### [JOB]
Rewrite the records starting at the first line and ending at the line that contains "Rank the categories by Capacity", replacing "series" with "data line" and leaving everything else unchanged.

### [DATA EXTRACT]
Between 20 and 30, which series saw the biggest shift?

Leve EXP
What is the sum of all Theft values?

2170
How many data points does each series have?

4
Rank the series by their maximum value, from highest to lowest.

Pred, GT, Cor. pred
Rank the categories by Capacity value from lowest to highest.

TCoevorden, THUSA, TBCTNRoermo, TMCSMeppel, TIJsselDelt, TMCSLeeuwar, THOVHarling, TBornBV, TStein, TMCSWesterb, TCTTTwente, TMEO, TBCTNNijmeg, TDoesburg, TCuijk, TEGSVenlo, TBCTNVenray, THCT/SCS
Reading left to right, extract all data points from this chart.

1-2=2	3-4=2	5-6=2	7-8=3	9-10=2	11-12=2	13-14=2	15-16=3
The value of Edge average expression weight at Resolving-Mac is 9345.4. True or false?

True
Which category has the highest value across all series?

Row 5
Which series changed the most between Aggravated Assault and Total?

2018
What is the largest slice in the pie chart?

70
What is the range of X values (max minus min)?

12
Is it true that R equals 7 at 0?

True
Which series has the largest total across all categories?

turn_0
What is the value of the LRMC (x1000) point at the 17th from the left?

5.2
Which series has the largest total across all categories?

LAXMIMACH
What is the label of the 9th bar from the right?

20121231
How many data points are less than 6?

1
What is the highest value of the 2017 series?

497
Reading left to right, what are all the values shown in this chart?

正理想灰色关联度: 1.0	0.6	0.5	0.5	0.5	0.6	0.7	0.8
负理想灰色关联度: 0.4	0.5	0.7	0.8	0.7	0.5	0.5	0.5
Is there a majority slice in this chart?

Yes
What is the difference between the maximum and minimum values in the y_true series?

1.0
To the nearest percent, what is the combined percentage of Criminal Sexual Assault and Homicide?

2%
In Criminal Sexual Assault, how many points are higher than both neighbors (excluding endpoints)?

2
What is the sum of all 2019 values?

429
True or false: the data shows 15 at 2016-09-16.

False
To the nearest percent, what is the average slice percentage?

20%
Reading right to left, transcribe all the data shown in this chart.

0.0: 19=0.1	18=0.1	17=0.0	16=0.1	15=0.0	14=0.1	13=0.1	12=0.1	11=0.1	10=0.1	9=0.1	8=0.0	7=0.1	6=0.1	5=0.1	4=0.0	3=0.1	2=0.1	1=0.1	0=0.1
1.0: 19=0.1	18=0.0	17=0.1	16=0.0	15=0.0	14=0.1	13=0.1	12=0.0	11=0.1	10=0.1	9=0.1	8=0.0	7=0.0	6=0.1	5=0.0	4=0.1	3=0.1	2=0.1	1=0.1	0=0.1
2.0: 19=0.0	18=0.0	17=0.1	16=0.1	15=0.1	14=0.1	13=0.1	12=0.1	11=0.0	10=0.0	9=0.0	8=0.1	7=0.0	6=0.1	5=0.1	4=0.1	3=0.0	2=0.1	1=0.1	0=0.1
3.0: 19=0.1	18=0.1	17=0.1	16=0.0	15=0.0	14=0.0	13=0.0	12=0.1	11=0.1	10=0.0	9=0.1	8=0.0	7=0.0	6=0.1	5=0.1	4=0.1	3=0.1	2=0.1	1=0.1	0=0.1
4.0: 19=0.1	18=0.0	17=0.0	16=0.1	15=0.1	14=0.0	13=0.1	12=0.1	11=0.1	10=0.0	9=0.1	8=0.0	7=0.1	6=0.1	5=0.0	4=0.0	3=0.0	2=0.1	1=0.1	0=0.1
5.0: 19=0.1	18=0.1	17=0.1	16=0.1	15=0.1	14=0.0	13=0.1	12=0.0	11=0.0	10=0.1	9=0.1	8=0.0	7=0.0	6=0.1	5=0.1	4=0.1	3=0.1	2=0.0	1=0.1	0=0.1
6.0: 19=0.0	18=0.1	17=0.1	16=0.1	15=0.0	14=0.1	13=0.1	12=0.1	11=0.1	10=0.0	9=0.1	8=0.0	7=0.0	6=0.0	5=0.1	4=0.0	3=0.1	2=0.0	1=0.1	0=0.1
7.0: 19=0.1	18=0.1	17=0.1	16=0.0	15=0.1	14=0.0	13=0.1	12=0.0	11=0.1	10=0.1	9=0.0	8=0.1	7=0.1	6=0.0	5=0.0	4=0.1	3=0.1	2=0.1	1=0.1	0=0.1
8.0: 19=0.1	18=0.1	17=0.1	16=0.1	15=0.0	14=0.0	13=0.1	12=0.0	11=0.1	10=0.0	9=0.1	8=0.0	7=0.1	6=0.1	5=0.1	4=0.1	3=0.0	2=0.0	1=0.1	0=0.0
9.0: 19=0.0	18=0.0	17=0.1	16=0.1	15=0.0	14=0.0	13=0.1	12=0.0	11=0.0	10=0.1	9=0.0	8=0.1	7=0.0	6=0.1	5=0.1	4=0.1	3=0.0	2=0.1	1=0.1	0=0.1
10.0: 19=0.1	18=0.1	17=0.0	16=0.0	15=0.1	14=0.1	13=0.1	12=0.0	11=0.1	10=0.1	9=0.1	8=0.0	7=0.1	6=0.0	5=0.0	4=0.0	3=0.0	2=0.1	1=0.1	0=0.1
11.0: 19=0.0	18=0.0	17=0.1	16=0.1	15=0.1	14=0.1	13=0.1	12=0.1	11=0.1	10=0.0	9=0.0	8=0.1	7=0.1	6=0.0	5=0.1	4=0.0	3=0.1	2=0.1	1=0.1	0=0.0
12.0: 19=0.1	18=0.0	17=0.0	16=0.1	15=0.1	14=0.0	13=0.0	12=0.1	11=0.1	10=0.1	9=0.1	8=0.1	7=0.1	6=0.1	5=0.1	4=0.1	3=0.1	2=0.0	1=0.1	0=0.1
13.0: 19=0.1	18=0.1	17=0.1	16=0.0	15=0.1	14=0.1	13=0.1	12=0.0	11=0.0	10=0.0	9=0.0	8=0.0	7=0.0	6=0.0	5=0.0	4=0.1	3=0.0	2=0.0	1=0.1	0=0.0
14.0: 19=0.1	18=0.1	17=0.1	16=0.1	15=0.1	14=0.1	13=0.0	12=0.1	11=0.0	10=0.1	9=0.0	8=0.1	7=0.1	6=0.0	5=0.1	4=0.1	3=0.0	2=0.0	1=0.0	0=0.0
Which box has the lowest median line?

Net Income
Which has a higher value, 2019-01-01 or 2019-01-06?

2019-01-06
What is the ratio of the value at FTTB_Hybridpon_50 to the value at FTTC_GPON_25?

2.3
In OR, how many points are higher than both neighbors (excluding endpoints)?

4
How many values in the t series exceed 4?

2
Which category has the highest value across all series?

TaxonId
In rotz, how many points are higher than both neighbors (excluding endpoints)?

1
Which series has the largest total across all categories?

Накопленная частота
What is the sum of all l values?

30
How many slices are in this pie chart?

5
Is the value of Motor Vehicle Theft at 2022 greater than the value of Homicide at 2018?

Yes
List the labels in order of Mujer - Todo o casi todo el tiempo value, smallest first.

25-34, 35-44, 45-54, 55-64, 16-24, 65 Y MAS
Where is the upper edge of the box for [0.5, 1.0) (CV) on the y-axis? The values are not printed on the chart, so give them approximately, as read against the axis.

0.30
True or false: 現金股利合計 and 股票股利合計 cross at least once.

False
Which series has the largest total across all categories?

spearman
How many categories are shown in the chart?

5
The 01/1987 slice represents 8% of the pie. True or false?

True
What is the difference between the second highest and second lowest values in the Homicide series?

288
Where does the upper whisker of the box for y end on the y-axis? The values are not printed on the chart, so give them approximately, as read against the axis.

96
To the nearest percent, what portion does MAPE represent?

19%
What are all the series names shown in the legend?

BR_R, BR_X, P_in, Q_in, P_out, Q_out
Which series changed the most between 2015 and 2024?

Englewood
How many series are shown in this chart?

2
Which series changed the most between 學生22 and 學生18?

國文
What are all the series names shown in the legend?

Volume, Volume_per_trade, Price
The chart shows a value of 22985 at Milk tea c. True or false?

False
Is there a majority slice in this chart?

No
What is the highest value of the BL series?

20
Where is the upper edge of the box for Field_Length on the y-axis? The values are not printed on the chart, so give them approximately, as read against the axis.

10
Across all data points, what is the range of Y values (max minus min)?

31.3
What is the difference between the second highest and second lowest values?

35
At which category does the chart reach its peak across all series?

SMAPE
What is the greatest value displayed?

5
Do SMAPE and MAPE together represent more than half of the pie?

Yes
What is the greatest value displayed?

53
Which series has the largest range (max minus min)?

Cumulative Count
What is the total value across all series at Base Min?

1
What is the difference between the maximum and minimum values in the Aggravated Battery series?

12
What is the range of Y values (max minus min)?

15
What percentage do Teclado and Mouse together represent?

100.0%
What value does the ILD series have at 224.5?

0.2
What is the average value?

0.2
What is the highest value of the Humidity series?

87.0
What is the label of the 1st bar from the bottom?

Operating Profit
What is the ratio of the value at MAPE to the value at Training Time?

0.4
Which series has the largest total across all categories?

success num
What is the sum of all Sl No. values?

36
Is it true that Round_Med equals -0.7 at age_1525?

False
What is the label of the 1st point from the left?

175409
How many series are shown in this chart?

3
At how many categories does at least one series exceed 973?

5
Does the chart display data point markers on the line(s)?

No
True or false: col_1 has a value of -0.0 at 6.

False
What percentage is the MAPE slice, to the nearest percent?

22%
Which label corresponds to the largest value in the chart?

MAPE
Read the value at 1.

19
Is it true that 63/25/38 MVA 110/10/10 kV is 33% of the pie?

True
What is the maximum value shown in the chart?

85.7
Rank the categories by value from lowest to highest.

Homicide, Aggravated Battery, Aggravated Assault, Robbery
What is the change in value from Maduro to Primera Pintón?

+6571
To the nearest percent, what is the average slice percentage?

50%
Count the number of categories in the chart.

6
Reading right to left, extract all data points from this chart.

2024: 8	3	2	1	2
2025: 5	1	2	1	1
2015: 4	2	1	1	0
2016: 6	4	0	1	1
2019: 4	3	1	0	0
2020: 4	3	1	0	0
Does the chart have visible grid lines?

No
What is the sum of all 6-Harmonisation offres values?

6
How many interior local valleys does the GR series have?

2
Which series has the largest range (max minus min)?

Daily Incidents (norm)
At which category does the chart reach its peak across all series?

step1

### [TASK RESPONSE]
Between 20 and 30, which data line saw the biggest shift?

Leve EXP
What is the sum of all Theft values?

2170
How many data points does each data line have?

4
Rank the data line by their maximum value, from highest to lowest.

Pred, GT, Cor. pred
Rank the categories by Capacity value from lowest to highest.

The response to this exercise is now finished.